Конечно, лично для меня было важно услышать и понять, как говорится, из первых уст, что же это за «пугало» — теория многоукладности, так напугавшее тогдашнее идеологическое руководство страны. Официальная точка зрения сводилась к тому, что капиталистический уклад в России являлся господствующим, определяющим состояние социальных и политических сил, что он являлся созревшей материальной базой для пролетарской революции. Однако на семинаре звучали иные «песни». Оказывается, что в России этот «перемалывающий» «ведущий», «созревший» капиталистический уклад не единственный и не столь развитый, что он сопрягается, пронизывается другими укладами. Проблема многоукладности объективно выводила на вопросы социального и политического порядка, на иное понимание типов революции, совершенно иное видение расстановки классовых и политических сил накануне и в период Октября. Если в официальной историографии считался априорным союз рабочего класса со всем крестьянством, то концепция многоукладности заставляла размышлять над тем, что ситуация была совершенно не такой, то есть возникал вопрос о взаимодействии рабочего класса со всем крестьянством. В те годы меня интересовала проблема «скачка», в частности, можно ли совершить этот «скачок» в социализм, минуя прохождение цикла капиталистического развития. Как видим, гефтеровские семинары для молодого поколения историков были настоящей творческой лабораторией.

**Исходные данные:**

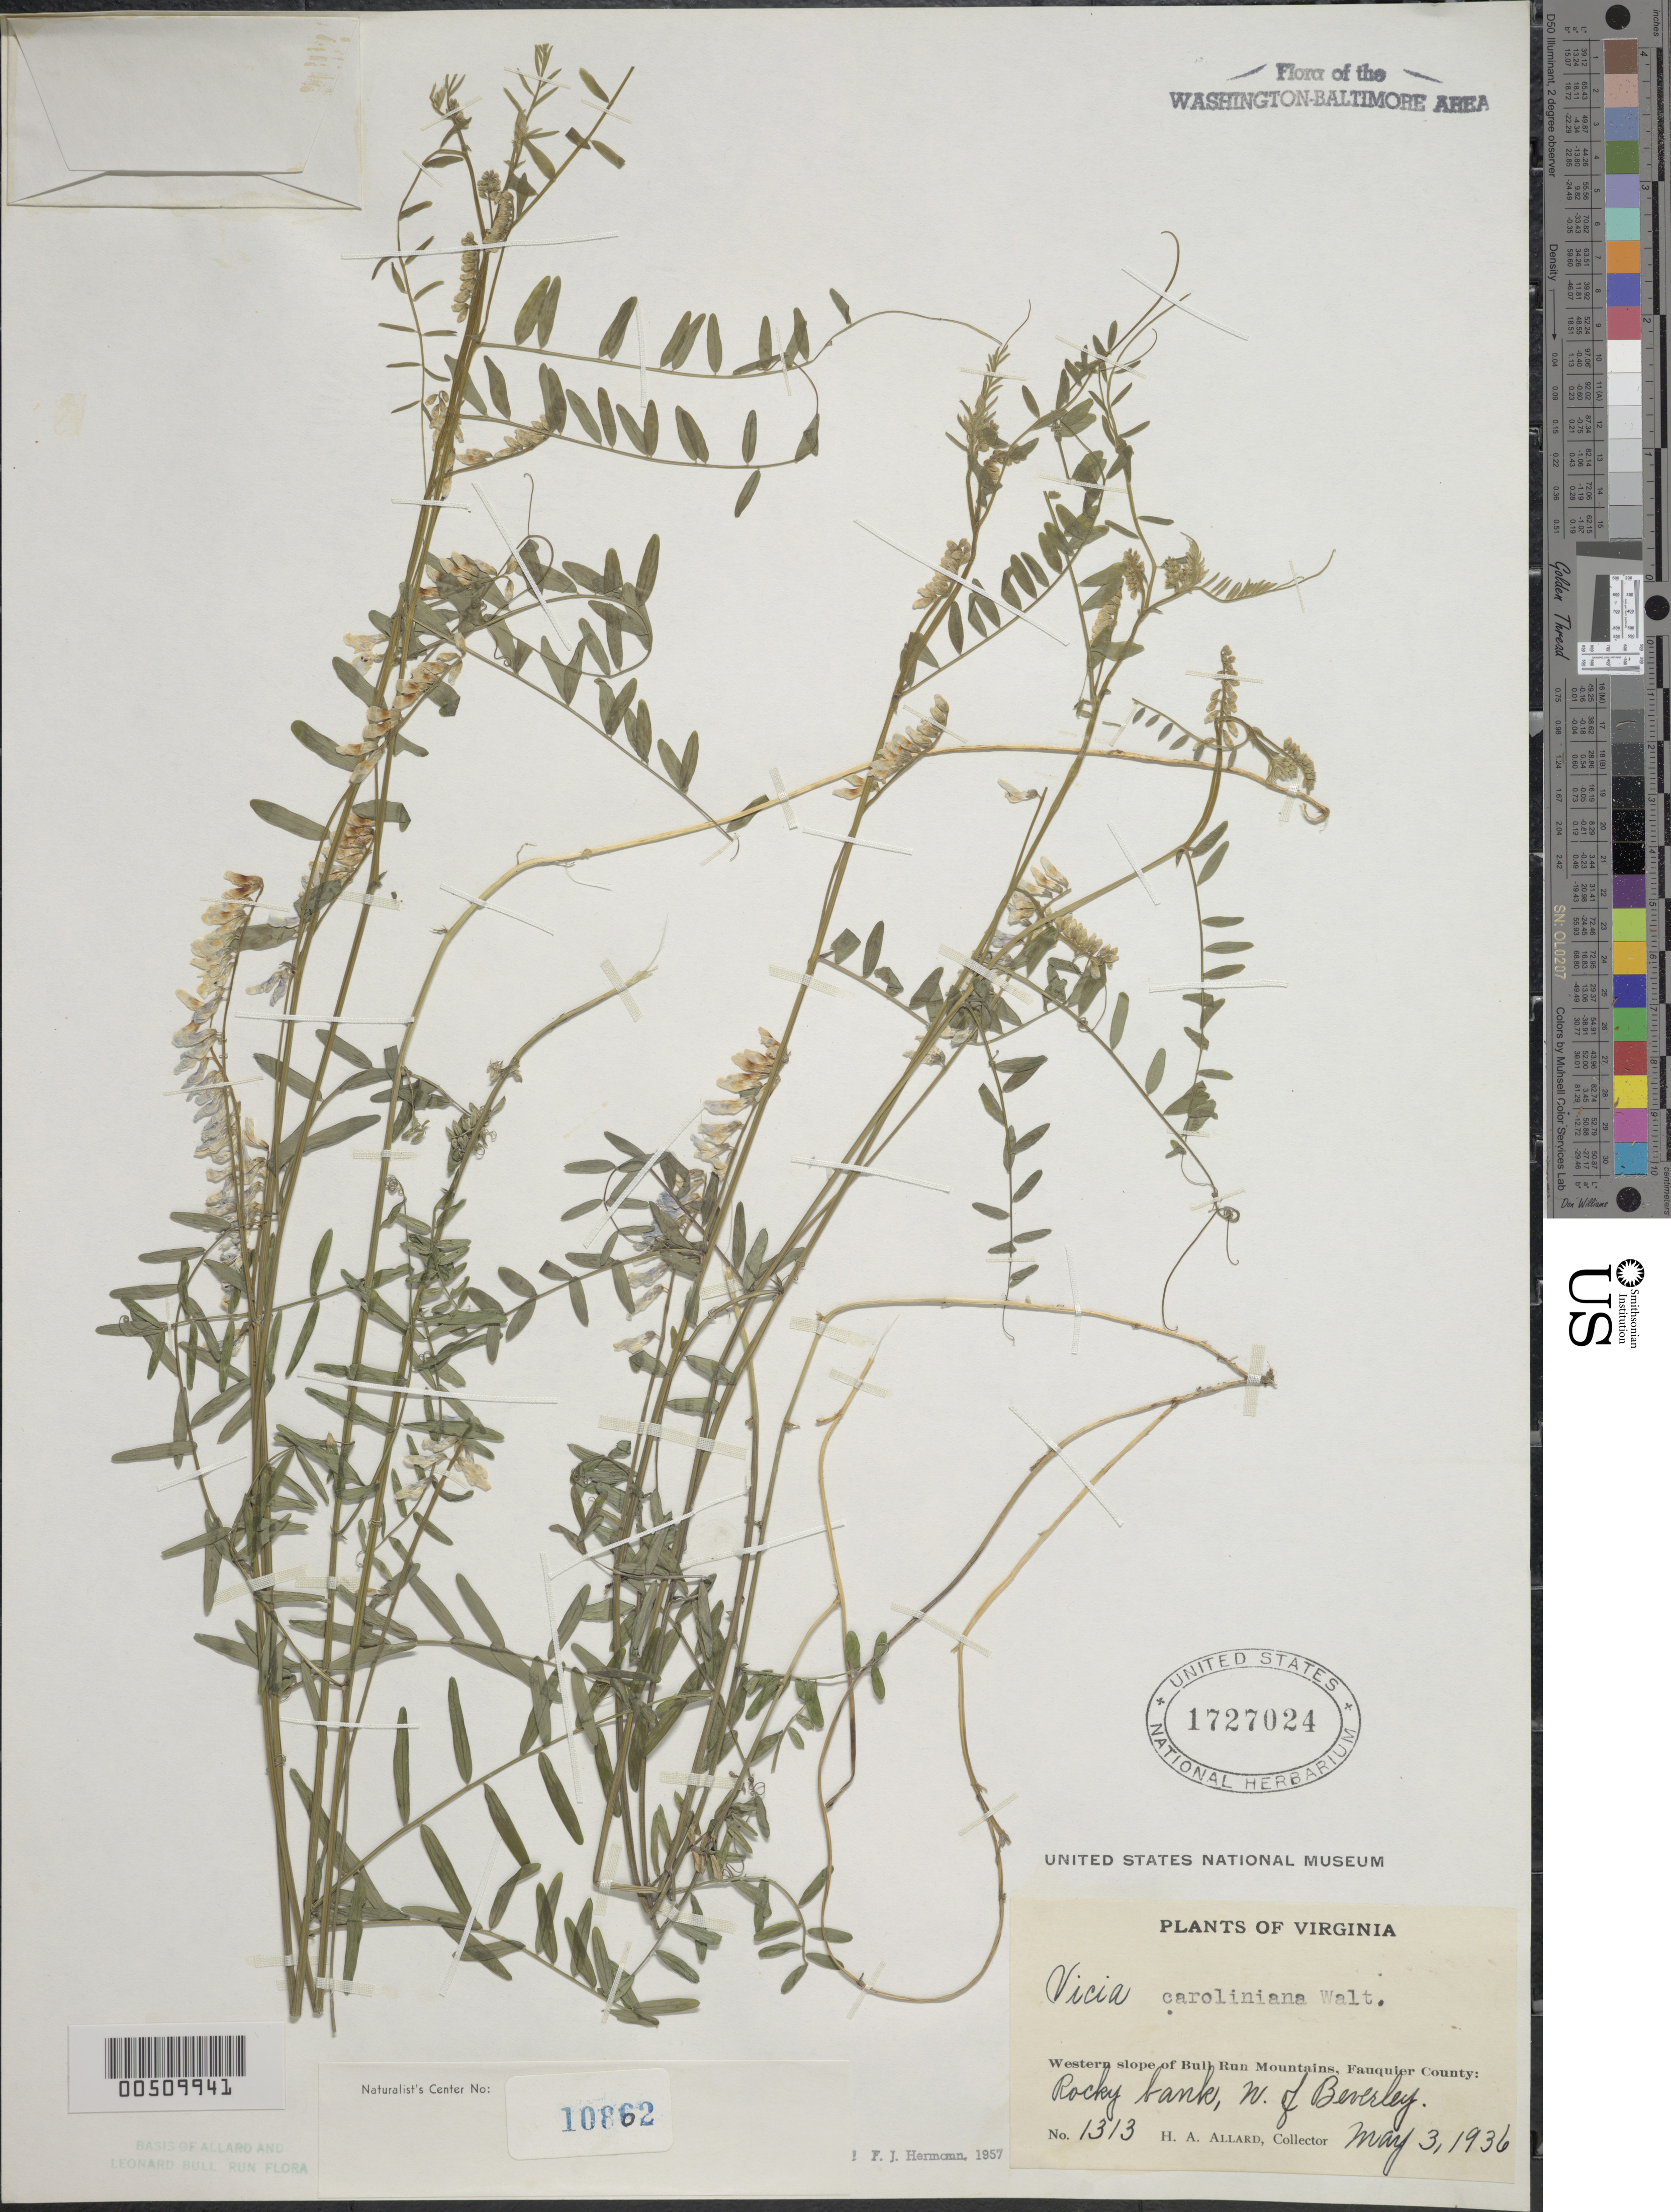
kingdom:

**Задание:**
Сократите абзац страницы выше, начинающийся словами «Конечно, лично для меня», и сохраните его основные факты.

**Результат:**
Автору было важно из первых уст понять суть теории многоукладности, напугавшей тогдашнее идеологическое руководство страны. Официально капиталистический уклад в России считался господствующим и созревшей материальной базой для пролетарской революции. На семинаре же звучало иное: этот уклад не единственный, не столь развитый и пронизывается другими укладами. Проблема многоукладности вела к иному пониманию типов революции и расстановки классовых и политических сил накануне и в период Октября. Вместо союза рабочего класса со всем крестьянством, априорного для официальной историографии, возникал вопрос об их взаимодействии. Автора в те годы интересовала проблема «скачка» в социализм, минуя цикл капиталистического развития. Гефтеровские семинары были для молодого поколения историков настоящей творческой лабораторией.